Le temps passe mais trop vite. Les intrusions médicales ne font plus peur aux bébés : ils se laissent manipuler avec un air concentré les sourcils arqués. Sensibles aux rires des infirmières et médecins ils y répondent avec un bel ensemble. De vraies vedettes déjà.
Le temps passe mais trop vite. Les petits pots. Les dégats réparés. Les rots. Les couches souillées changées. Le quotidien hospitalisé trop rassurant encore.
Le docteur Richard Malo se pointe. Rencontre Armand pour la première fois puisque seule Aglaé était présente lors des rendez-vous précédents. Le regard ténébreux le pourfend. Il ressent fortement l’angoisse qui domine. Se demande comment le porteur fait pour ne pas craquer et se mettre à hurler. Les gazouillis des oisillons se transforment en véritables crises de larmes et rompt l’échange. Les jumeaux. Tout l’amour du monde dans ses yeux. Armand les prend dans ses bras. Si minuscules. Vous n’aimez pas que notre attention se détourne une seule seconde! Vous avez raison : vous êtes notre univers.

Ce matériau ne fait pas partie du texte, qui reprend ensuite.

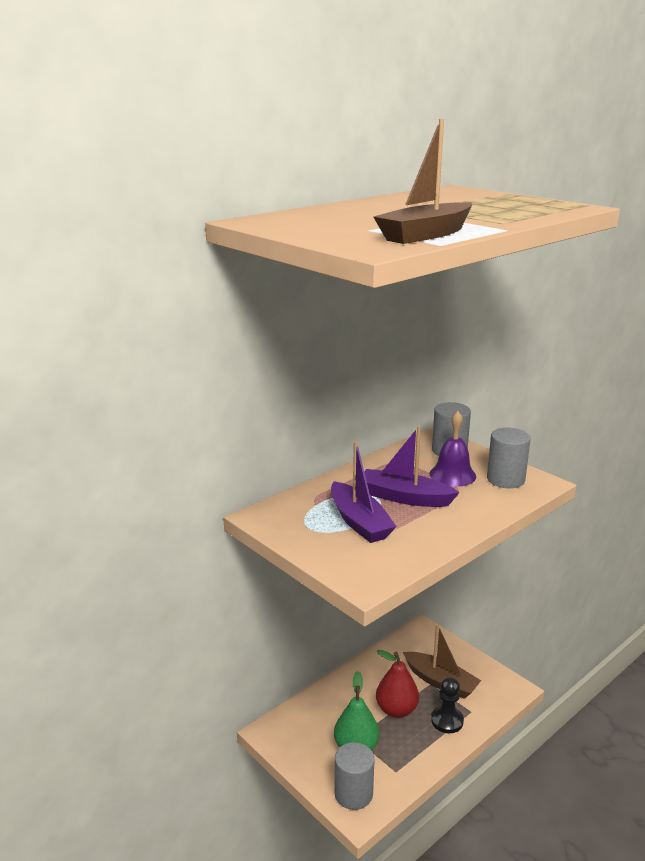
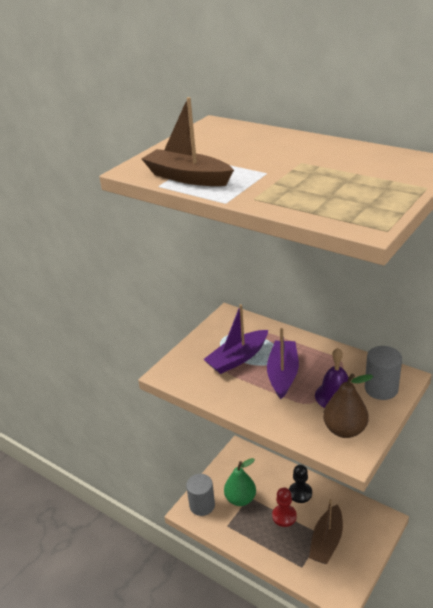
camera: 80 degrees right, 10 degrees up
(396, 710) = (284, 516): red pear -> red pawn
(447, 721) = (285, 551): black pawn -> black pawn (300, 493)
(505, 479) = (344, 430): grey cylinder -> brown pear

Le temps passe mais trop vite. Camille et Nathan sont amenés en salle d’opération. La séparation est déchirante. La douleur vrillée au ventre d’Aglaé qui a l’impression nette d’un cordon ombilical arraché. Elle s’évanouit. Une infirmière s’empresse auprès d’elle. Étendue sur un lit d’examen. Les larmes coulent à flot continu. Tout comme celles d’Armand. Elles se tarissent d’elles-mêmes.
Une heure, deux heures, trois heures, quatre heures, cinq heures, six heures, sept heures, huit heures, neuf heures et quinze minutes.
Le docteur Malo surgit complètement épuisé. Ils ne les voient pas. Les quatre forment un noeud, les mains inextricablement tressées. L’intimité qu’ils partagent est flagrante. Le jumeau d’Aglaé à la ressemblance troublante en plus une autre femme assez masculine d’aspect mais d’une beauté épurée. Deux couples homosexuels il en a l’intuition. Quatre parents. Qui attendent.
Qui l’envisagent maintenant. Il se racle la gorge, sourit. Dit simplement : « ils dorment. Venez ». Ils le suivent les jambes cotonneuses. Émile soutient Armand. Gabriella entoure la taille d’Aglaé. Nathan et Camille. Les enfants ne savent pas encore que leur réveil sera extrèmement difficile. Côte à côte… à peine plus éloignés… qu’avant mais séparés par un gouffre immense.
Le docteur Malo se retire discrètement. On parlera plus tard. Un dernier regard. Le plus important est à venir mais ce n’est pas son art qui entre en jeu c’est leur mission : tisser au fil et sur la trame du temps la toile d’amour qui berce, puis porte, protège et entoure ceux qui grandissent.